For those of you who don’t like or eat eggs, then I’m sorry, I may have just lost you at the beginning here with my egg play.
However, if you are still reading, then you are probably familiar with a few common cooking terms such as over-easy, over-medium and over-hard as they relate to the preparation of your fried egg.
Either way, my attempt to compare the real estate market at this time to an egg might not be very popular, which I can understand too.
However, before you “fire up the grill” on me, please read on.
Recently, there was a report released by CoreLogic, a leading data analytics firm, which contained some interesting information.
In this report, their President and CEO, Frank Martell, said “CoreLogic’s Market Conditions Indicator has identified nearly one-half of the 50 largest metropolitan areas as over-valued.”
He went on to say, “often buyers are lulled into thinking high-priced markets will continue, but we find that over-valued markets will tend to have a slowdown in price growth.”
While this is simply one opinion and there are likely numerous others, the “over-valued” term that frequently floated around well over a decade ago, is back again.
If you remember, the market bubble during that time was dominated by 100 percent home financing products, interest-only payments and adjustable rates.
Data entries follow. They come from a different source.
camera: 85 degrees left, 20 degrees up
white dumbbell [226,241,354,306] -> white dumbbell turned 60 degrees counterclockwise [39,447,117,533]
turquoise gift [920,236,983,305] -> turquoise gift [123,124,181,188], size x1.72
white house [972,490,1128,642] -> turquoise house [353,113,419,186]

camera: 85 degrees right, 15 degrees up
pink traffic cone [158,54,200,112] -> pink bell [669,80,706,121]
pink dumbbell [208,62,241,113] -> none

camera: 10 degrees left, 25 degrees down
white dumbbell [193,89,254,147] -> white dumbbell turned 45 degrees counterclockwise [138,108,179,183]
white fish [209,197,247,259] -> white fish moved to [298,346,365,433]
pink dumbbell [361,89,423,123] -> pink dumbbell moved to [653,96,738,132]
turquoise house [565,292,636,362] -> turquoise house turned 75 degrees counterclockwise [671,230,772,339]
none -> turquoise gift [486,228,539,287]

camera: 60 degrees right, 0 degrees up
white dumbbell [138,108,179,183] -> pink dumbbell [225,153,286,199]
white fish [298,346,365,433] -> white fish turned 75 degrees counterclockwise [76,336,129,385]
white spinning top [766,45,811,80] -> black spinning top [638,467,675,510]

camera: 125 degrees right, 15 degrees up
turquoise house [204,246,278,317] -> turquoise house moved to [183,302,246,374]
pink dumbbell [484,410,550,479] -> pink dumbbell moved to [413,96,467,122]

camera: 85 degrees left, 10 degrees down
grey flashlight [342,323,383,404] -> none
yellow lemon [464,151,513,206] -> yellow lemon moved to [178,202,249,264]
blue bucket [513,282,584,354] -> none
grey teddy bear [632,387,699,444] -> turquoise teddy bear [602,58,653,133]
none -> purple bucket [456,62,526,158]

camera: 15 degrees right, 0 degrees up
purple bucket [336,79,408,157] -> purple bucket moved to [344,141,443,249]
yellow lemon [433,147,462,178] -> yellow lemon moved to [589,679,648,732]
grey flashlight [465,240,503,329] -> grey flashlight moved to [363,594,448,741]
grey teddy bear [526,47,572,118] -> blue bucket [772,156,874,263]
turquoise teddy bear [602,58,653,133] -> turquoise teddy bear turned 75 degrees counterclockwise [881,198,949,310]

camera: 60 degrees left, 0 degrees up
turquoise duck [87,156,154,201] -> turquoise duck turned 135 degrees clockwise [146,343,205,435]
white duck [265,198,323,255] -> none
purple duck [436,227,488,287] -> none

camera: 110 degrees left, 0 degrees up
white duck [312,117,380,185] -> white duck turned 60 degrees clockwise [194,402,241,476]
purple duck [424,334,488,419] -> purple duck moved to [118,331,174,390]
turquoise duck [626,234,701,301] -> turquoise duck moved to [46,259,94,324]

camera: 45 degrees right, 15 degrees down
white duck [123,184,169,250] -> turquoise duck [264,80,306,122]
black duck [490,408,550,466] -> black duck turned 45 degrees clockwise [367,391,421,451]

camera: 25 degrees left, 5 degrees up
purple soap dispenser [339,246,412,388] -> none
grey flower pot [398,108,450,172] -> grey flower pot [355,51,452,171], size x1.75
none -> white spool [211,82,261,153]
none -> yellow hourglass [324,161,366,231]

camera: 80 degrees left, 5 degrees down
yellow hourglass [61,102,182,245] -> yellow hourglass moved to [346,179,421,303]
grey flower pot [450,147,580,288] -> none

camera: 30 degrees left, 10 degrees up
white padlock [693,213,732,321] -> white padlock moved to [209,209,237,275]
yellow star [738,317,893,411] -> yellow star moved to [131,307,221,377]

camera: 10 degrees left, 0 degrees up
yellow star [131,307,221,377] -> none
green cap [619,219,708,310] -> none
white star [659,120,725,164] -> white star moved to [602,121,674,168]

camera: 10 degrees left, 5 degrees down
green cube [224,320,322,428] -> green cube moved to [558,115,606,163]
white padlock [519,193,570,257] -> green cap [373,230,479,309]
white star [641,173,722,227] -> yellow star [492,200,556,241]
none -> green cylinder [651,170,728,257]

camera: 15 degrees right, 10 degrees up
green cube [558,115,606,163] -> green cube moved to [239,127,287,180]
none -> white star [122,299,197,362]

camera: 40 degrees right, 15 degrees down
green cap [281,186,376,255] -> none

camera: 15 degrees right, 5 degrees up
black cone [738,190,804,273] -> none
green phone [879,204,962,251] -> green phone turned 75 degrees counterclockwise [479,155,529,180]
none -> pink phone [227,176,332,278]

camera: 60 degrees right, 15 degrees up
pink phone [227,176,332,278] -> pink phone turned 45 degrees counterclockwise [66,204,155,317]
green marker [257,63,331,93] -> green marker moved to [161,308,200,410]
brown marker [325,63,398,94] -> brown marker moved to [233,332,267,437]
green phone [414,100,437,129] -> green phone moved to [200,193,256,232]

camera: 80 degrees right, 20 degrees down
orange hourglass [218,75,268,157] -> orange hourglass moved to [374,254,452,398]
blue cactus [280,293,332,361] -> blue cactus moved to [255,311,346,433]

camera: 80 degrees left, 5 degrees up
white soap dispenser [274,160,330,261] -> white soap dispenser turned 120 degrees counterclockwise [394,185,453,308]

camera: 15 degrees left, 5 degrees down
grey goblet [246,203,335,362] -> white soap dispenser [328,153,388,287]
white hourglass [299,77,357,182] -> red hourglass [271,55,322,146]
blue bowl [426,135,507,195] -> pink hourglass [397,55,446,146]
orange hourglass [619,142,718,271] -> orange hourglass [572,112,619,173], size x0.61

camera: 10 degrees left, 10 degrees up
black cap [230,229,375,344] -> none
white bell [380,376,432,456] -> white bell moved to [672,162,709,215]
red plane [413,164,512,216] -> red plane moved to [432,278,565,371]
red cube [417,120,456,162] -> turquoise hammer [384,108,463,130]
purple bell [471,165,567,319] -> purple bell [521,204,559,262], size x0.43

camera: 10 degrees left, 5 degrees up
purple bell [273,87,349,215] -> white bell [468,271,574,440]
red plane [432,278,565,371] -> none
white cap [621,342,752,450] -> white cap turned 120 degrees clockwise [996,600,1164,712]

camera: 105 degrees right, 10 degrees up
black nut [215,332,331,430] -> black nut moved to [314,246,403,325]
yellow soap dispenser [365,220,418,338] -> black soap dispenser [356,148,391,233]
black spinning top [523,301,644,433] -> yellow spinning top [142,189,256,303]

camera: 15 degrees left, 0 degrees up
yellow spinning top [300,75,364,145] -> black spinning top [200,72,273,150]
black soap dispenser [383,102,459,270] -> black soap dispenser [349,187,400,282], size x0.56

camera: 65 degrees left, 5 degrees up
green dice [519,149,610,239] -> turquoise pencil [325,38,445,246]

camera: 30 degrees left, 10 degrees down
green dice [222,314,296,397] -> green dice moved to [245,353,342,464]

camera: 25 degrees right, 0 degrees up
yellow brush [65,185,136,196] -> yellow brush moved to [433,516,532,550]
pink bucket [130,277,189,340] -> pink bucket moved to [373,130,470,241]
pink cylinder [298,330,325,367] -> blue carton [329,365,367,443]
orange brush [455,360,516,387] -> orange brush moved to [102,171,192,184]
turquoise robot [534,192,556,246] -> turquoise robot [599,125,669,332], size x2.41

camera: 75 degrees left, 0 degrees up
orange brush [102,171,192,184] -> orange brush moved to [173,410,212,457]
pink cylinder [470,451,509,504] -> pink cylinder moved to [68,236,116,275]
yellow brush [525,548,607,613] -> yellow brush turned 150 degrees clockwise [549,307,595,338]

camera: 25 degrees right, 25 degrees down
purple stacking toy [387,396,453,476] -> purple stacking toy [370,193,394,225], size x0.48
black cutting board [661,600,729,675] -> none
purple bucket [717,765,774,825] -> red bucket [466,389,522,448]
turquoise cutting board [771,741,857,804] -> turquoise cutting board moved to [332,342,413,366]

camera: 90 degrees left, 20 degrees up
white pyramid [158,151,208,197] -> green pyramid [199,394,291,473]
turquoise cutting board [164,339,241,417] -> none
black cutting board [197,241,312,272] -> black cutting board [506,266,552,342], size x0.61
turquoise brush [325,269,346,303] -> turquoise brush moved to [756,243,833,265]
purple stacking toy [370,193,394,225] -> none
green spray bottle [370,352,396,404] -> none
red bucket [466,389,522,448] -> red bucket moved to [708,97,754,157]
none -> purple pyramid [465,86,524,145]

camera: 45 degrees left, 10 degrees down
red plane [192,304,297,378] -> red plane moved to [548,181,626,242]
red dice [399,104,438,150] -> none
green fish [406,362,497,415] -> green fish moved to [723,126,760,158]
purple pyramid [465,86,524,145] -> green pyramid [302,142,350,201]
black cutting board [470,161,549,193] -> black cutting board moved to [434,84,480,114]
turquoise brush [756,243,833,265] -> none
Collectively, this created no starting equity for you and extremely limited your ability to build equity as a homeowner.
On top of that, there were very few cash transactions during that time, along with a ton of unstable buyers who had super limited credit profiles.
In addition, appraisers were pressured for valuations by various parties who were tied to the commissions of the transactions.
As a result, fraudulent activities increased, which led to a ton of applicants falsely claiming to occupy their homes and loads of double escrows that saw the buying and selling of the same property on the same day.
Even job growth was problematic then, since it was centered on cyclical industries.
The over-valued market back then was cooked.
But today’s over-valued market seems to be much different. According to various publication sources, the trend of larger down-payments and making both principal and interest payments, has been more in favor this time around.
It has helped to provide built-in equity at the time of purchase and the ability to continue to build equity going forward for homeowners. There’s been more cash transactions and much smarter use of fixed-rate mortgage programs too.
Not to mention, appraisers have been separated from parties who are tied to the commissions of the transactions, the credit profiles of buyers are more stable and improved, plus there’s much less fraud these days.
Furthermore, job growth appears to be in more diversified and less cyclical industries this time around.
All that being said, despite a couple light cracks in the side of the egg here and there, maybe it’s more appropriate to view this fried market egg as “sunny-side up” instead.